Cette dernière estime notamment qu’il faut investir les fonds du CELI «pour profiter de la composition des intérêts, qui fait en sorte que les revenus génèrent d’autres revenus. On touche des intérêts sur le placement initial, mais aussi sur les intérêts eux-mêmes».

L’étude de la RBC note que 57% de la population totale dit avoir un CELI, tandis que 52% affirme détenir un régime enregistré d’épargne-retraite (REER).

Ceux qui ont retiré des fonds de leur compte d’épargne libre d’impôt (35%) l’ont fait pour rembourser une dette (25%); pour un achat spécial ou important (24%); pour une situation d’urgence (20%) ou pour des dépenses courantes (19%).

Selon le sondage, deux titulaires de CELI sur trois (65%) n’ont effectué aucun retrait dans leur compte.

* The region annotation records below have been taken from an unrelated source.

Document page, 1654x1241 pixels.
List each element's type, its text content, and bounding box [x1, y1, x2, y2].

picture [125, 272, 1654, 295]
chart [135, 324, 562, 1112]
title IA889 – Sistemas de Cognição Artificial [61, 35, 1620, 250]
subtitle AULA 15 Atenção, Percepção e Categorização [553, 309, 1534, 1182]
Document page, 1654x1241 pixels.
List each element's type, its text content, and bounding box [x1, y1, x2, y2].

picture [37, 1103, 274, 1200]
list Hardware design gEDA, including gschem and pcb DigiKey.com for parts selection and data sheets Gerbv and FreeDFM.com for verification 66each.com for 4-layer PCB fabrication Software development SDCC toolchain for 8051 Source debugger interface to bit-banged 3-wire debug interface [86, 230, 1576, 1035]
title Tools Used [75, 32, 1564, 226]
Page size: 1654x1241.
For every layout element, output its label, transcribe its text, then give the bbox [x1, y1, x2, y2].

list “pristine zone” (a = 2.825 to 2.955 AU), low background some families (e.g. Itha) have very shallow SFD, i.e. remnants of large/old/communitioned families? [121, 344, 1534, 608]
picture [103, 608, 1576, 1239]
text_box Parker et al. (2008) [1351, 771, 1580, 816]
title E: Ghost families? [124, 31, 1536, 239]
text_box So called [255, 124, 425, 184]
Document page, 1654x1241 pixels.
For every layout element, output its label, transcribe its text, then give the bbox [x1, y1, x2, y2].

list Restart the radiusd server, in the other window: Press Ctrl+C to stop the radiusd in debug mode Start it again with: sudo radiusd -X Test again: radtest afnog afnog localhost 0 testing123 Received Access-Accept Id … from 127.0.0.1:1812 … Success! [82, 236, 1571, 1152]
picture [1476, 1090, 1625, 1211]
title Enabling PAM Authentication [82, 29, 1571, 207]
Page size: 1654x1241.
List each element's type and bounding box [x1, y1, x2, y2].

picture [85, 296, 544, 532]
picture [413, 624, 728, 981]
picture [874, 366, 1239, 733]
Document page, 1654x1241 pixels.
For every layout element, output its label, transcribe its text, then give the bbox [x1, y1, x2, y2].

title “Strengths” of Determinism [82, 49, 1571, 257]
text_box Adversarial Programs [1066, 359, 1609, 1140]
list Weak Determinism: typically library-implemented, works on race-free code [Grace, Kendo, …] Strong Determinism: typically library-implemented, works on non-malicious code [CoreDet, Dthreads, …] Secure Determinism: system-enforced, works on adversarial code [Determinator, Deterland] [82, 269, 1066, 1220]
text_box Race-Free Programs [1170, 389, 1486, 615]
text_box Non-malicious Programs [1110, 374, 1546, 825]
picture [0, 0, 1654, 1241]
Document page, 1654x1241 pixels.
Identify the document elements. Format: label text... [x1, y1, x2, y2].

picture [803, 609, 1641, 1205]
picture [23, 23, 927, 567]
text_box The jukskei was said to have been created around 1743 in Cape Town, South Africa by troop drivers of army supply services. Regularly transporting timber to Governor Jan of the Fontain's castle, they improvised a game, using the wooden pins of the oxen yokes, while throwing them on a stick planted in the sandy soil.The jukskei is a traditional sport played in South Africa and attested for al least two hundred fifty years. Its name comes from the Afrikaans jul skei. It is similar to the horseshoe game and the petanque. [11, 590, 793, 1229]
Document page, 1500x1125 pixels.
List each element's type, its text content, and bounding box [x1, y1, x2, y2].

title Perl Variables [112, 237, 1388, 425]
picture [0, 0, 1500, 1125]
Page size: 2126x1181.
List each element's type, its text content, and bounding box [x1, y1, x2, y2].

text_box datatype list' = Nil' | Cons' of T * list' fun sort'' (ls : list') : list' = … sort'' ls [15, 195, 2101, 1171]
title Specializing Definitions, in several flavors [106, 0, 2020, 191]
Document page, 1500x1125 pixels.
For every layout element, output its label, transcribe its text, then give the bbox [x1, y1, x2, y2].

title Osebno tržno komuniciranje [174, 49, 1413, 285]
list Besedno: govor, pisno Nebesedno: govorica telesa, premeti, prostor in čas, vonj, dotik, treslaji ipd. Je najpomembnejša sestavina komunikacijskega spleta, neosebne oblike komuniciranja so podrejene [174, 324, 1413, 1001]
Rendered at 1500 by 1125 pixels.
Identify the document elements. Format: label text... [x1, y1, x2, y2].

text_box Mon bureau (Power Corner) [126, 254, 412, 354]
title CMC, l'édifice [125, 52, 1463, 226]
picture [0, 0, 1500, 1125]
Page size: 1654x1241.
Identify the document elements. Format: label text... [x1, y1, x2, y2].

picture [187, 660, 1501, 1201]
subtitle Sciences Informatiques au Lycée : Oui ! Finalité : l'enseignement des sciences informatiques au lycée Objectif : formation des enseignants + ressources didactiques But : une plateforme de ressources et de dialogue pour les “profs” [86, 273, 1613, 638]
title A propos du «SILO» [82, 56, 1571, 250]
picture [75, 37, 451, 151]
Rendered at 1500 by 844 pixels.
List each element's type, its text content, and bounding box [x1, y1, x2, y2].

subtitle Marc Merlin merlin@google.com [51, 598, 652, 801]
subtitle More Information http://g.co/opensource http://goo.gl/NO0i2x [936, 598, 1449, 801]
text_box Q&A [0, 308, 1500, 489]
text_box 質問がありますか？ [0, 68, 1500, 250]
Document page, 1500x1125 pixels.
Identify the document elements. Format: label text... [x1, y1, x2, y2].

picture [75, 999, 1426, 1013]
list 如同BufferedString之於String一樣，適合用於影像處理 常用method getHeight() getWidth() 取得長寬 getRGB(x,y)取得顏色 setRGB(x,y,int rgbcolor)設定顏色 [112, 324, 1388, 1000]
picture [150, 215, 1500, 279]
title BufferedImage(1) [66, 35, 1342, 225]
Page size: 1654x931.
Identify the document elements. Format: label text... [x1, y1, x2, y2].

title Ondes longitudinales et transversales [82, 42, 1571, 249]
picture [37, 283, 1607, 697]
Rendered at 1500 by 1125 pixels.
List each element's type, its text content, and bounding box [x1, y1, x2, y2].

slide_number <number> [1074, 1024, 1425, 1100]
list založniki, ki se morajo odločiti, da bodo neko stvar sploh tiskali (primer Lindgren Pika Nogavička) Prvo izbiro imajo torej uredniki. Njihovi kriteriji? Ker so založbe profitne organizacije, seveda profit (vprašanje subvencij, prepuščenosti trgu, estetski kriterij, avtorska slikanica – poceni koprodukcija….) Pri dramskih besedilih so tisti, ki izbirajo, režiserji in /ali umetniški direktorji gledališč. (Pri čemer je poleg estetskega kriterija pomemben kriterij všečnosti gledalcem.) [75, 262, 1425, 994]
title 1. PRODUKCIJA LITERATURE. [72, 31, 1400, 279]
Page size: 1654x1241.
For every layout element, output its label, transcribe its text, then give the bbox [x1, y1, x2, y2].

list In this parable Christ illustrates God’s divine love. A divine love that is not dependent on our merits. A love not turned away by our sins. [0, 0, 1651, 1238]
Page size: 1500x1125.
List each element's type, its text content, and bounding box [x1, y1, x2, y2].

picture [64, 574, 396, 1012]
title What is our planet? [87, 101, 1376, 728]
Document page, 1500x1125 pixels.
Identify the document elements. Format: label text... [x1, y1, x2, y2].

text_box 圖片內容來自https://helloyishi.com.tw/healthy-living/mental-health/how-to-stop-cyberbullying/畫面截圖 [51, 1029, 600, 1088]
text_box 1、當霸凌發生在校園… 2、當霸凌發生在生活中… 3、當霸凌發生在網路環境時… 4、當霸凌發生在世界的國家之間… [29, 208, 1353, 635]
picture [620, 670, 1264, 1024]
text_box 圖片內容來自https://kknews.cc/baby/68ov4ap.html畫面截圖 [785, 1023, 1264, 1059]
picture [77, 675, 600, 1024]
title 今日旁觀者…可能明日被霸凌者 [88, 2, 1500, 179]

«Les Canadiens ont souvent des fonds qui dorment longtemps dans leurs comptes d’épargne, y compris leurs CELI, a ajouté Mme Felx. Pourquoi ne pas trouver comment les investir pour les faire fructifier? On peut ainsi accroître son épargne de façon flexible pour atteindre ses objectifs à court et à long terme.»

Le sondage a été fait en ligne par la firme Ipsos du 20 au 26 novembre derniers, auprès de 2000 Canadiens de 18 ans ou plus.